Saved entries:

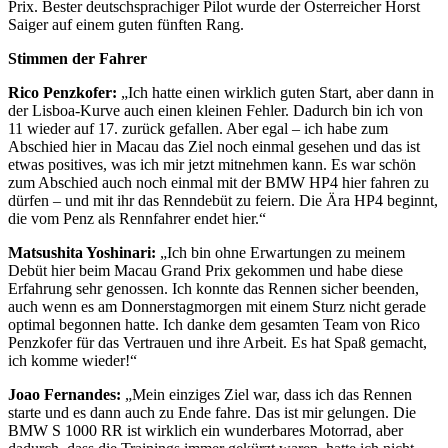
Prix. Bester deutschsprachiger Pilot wurde der Österreicher Horst
Saiger auf einem guten fünften Rang.
Stimmen der Fahrer
Rico Penzkofer:
„Ich hatte einen wirklich guten Start, aber dann in
der Lisboa-Kurve auch einen kleinen Fehler. Dadurch bin ich von
11 wieder auf 17. zurück gefallen. Aber egal – ich habe zum
Abschied hier in Macau das Ziel noch einmal gesehen und das ist
etwas positives, was ich mir jetzt mitnehmen kann. Es war schön
zum Abschied auch noch einmal mit der BMW HP4 hier fahren zu
dürfen – und mit ihr das Renndebüt zu feiern. Die Ära HP4 beginnt,
die vom Penz als Rennfahrer endet hier.“
Matsushita Yoshinari:
„Ich bin ohne Erwartungen zu meinem
Debüt hier beim Macau Grand Prix gekommen und habe diese
Erfahrung sehr genossen. Ich konnte das Rennen sicher beenden,
auch wenn es am Donnerstagmorgen mit einem Sturz nicht gerade
optimal begonnen hatte. Ich danke dem gesamten Team von Rico
Penzkofer für das Vertrauen und ihre Arbeit. Es hat Spaß gemacht,
ich komme wieder!“
Joao Fernandes:
„Mein einziges Ziel war, dass ich das Rennen
starte und es dann auch zu Ende fahre. Das ist mir gelungen. Die
BMW S 1000 RR ist wirklich ein wunderbares Motorrad, aber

*Activity*
What you write should match, character for character, the lines from the one with "optimal begonnen hatte." to the end of the data, both included.

*Result of the exercise*
optimal begonnen hatte. Ich danke dem gesamten Team von Rico
Penzkofer für das Vertrauen und ihre Arbeit. Es hat Spaß gemacht,
ich komme wieder!“
Joao Fernandes:
„Mein einziges Ziel war, dass ich das Rennen
starte und es dann auch zu Ende fahre. Das ist mir gelungen. Die
BMW S 1000 RR ist wirklich ein wunderbares Motorrad, aber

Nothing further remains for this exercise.